Model	Oracle Acc↑	Oracle Hall↓	Realistic Acc	Realistic Hall↓	Adversarial Defl↑	Adversarial Hall↓
Ovis2-34B	66.5	27.8	49.1	43.3	38.7	58.1
GPT-5	73.1	12.6	59.5	25.5	61.2	34.7
Claude-Opus-4	49.1	9.2	32.1	8.5	88.3	11.1
Gemini-2.5-Pro	59.8	13.9	51.0	20.5	76.1	22.2
Qwen-2.5-VL-32B	61.0	33.9	45.2	49.5	13.7	83.9
Mistral-Small-3.1	42.6	10.3	23.5	14.9	83.8	15.6

Key Findings¶

No model performs in a balanced manner across all scenarios: Claude over-deflects (Oracle accuracy only 49.1%), Qwen is overconfident (83.9% hallucination in Adversarial scenario), and Mistral also over-deflects.
Hallucinations remain severe even with gold evidence: LLaVA-OneVision maintains a 41.6% hallucination rate in the Oracle scenario, indicating that grounding, rather than retrieval, is a major bottleneck.
Accuracy typically drops by 10-20 percentage points in Realistic scenarios: Distractors frequently mislead models.
GPT-5 shows high accuracy in the Parameterized scenario (23.7%): This likely reflects training set contamination.
Open-source models rarely deflect in Adversarial scenarios: Most deflection rates are below 35%, with models tending to fabricate answers.
A fundamental trade-off exists between deflection and accuracy: High-deflection models (like Claude) sacrifice Oracle accuracy.

Highlights & Insights¶

The "Dynamic Filtering" concept is crucial—benchmarks should evolve with models, otherwise they become obsolete. The VLM-DeflectionBench pipeline maintains relevance by updating gating models.
The Four-Scenario Evaluation Protocol reveals behavioral patterns invisible to a single accuracy metric. For instance, while Claude might score lower on traditional benchmarks due to high deflection, it is the most suitable choice for safety-critical applications.
Distinguishing "Hallucination vs. Deflection" is vital for RAG deployment—in high-risk fields like medicine or law, generating unsupported answers is far more dangerous than deflecting.

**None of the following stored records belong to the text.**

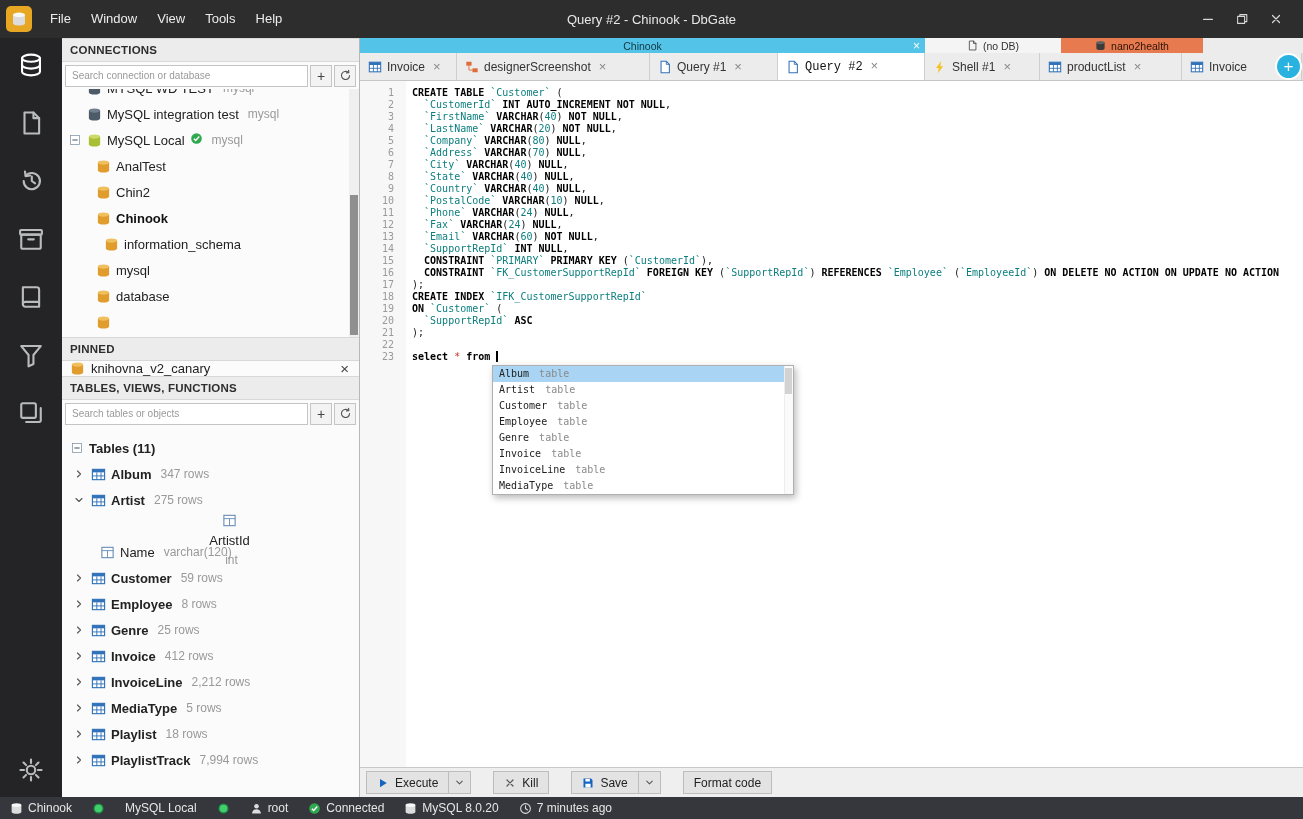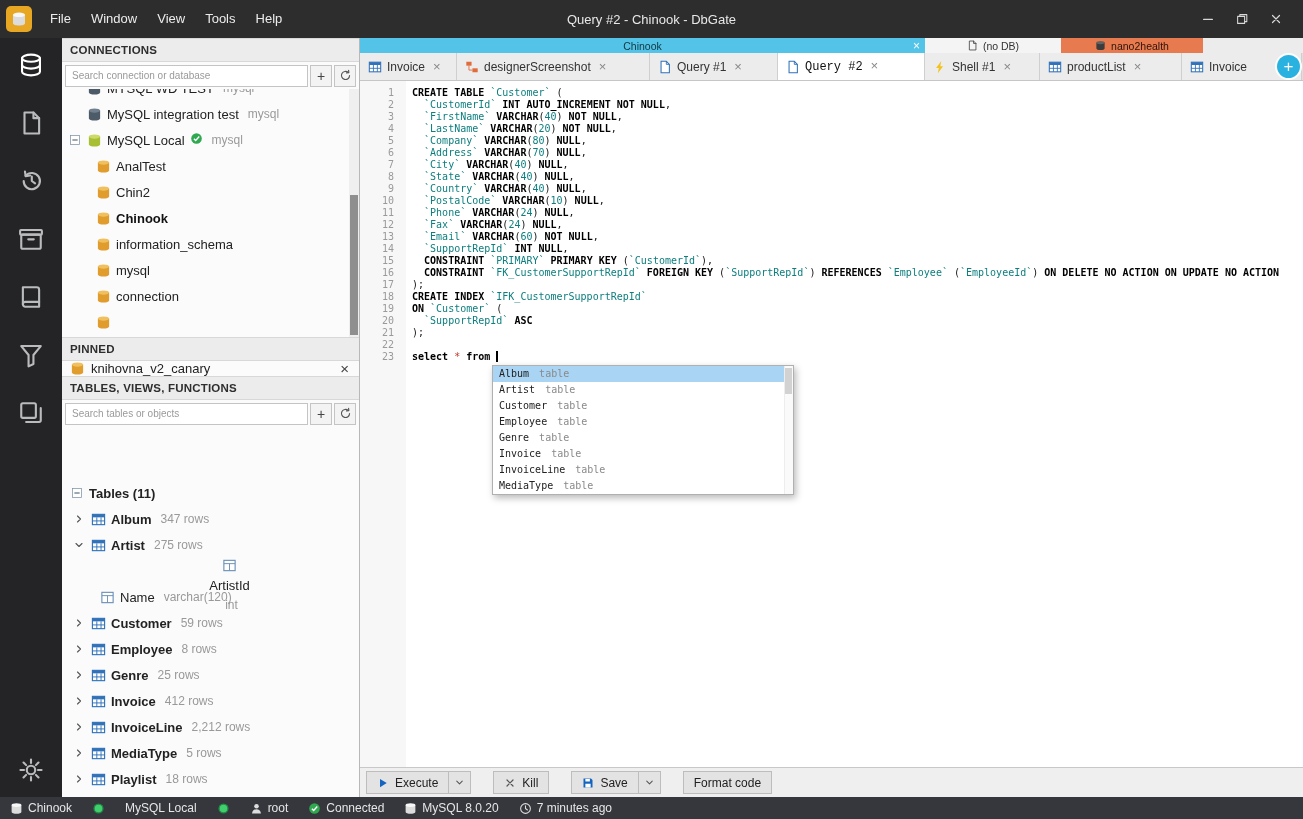--- a/index.html
+++ b/index.html
@@ -325,46 +325,46 @@
             </div>
             <div class="trow bold" style="padding-left: 34px;">
               <span class="ic node" style="width: 15px; height: 15px;">
                 <svg viewBox="0 0 16 16" xmlns="http://www.w3.org/2000/svg">
                   <path d="M2 3.8v8.4c0 1.3 2.7 2.3 6 2.3s6-1 6-2.3V3.8z" fill="#e09c2c"></path>
                   <ellipse cx="8" cy="3.8" rx="6" ry="2.3" fill="#f0c05e"></ellipse>
                 </svg>
               </span>
               <span class="lbl">Chinook</span>
             </div>
+            <div class="trow" style="padding-left: 34px; margin-left: 8px;">
+              <span class="ic node" style="width: 15px; height: 15px;">
+                <svg viewBox="0 0 16 16" xmlns="http://www.w3.org/2000/svg">
+                  <path d="M2 3.8v8.4c0 1.3 2.7 2.3 6 2.3s6-1 6-2.3V3.8z" fill="#e09c2c"></path>
+                  <ellipse cx="8" cy="3.8" rx="6" ry="2.3" fill="#f0c05e"></ellipse>
+                </svg>
+              </span>
+              <span class="lbl">information_schema</span>
+            </div>
             <div class="trow" style="padding-left: 34px;">
               <span class="ic node" style="width: 15px; height: 15px;">
                 <svg viewBox="0 0 16 16" xmlns="http://www.w3.org/2000/svg">
                   <path d="M2 3.8v8.4c0 1.3 2.7 2.3 6 2.3s6-1 6-2.3V3.8z" fill="#e09c2c"></path>
                   <ellipse cx="8" cy="3.8" rx="6" ry="2.3" fill="#f0c05e"></ellipse>
                 </svg>
               </span>
-              <span class="lbl">information_schema</span>
+              <span class="lbl">mysql</span>
             </div>
             <div class="trow" style="padding-left: 34px;">
               <span class="ic node" style="width: 15px; height: 15px;">
                 <svg viewBox="0 0 16 16" xmlns="http://www.w3.org/2000/svg">
                   <path d="M2 3.8v8.4c0 1.3 2.7 2.3 6 2.3s6-1 6-2.3V3.8z" fill="#e09c2c"></path>
                   <ellipse cx="8" cy="3.8" rx="6" ry="2.3" fill="#f0c05e"></ellipse>
                 </svg>
               </span>
-              <span class="lbl">mysql</span>
-            </div>
-            <div class="trow" style="padding-left: 34px;">
-              <span class="ic node" style="width: 15px; height: 15px;">
-                <svg viewBox="0 0 16 16" xmlns="http://www.w3.org/2000/svg">
-                  <path d="M2 3.8v8.4c0 1.3 2.7 2.3 6 2.3s6-1 6-2.3V3.8z" fill="#e09c2c"></path>
-                  <ellipse cx="8" cy="3.8" rx="6" ry="2.3" fill="#f0c05e"></ellipse>
-                </svg>
-              </span>
-              <span class="lbl">connection</span>
+              <span class="lbl">database</span>
             </div>
             <div class="trow" style="padding-left: 34px;">
               <span class="ic node" style="width: 15px; height: 15px;">
                 <svg viewBox="0 0 16 16" xmlns="http://www.w3.org/2000/svg">
                   <path d="M2 3.8v8.4c0 1.3 2.7 2.3 6 2.3s6-1 6-2.3V3.8z" fill="#e09c2c"></path>
                   <ellipse cx="8" cy="3.8" rx="6" ry="2.3" fill="#f0c05e"></ellipse>
                 </svg>
               </span>
             </div>
           </div>
@@ -396,21 +396,21 @@
               <svg viewBox="0 0 16 16" xmlns="http://www.w3.org/2000/svg">
                 <g fill="none" stroke="#555" stroke-width="1.4" stroke-linecap="round" stroke-linejoin="round">
                   <path d="M13 8a5 5 0 1 1-1.6-3.7"></path>
                   <path d="M11.8 1.6l.3 2.9-2.9.3"></path>
                 </g>
               </svg>
             </span>
           </button>
       </div>
       <div class="tables-tree">
-          <div class="trow" style="padding-left: 8px; margin-top: 45px;">
+          <div class="trow" style="padding-left: 8px;">
             <span class="exp-slot">
               <span class="ic" style="width: 12px; height: 12px;">
                 <svg viewBox="0 0 16 16" xmlns="http://www.w3.org/2000/svg">
                   <rect x="2" y="2" width="12" height="12" fill="#fff" stroke="#7e93a5"></rect>
                   <line x1="4.5" y1="8" x2="11.5" y2="8" stroke="#45586a" stroke-width="1.4"></line>
                 </svg>
               </span>
             </span>
             <span class="lbl" style="font-weight: bold;">Tables (11)</span>
           </div>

Limitations & Future Work¶

The benchmark relies on GPT-4o as a judge, which may introduce evaluation bias.
The scale of 2,775 samples is relatively limited; some modal combinations have fewer samples.
The "Strict RAG" assumption (all incorrect answers count as hallucinations) is simplified—in reality, errors might stem from misreading evidence rather than fabrication.
Strategies for training models to improve deflection were not explored (evaluation only).
Deflection behavior in multi-turn interactions was not considered.
Distractor difficulty is not graded; different difficulty levels may trigger different behaviors.

vs. MRAG-Bench: MRAG-Bench includes visual evidence but does not evaluate deflection and hallucination. VLM-DeflectionBench is the first to systematically evaluate both in KB-VQA.
vs. HaloQuest/AMBER: These benchmarks focus only on visual hallucination without retrieval-augmentation scenarios. VLM-DeflectionBench evaluates within a RAG framework.
vs. SimpleQA/GaRaGe: These are text-only hallucination evaluations that cannot capture visual-textual evidence conflicts.

Rating¶

Novelty: ⭐⭐⭐⭐⭐ First benchmark to systematically evaluate deflection in multimodal RAG; unique four-scenario design.
Experimental Thoroughness: ⭐⭐⭐⭐⭐ 20 models (open and closed source); human verification \(\kappa=0.91\).
Writing Quality: ⭐⭐⭐⭐⭐ Clear motivation, rigorous experimental design, insightful findings.
Value: ⭐⭐⭐⭐⭐ Proposes a new paradigm for RAG reliability assessment with direct guidance for deployment decisions.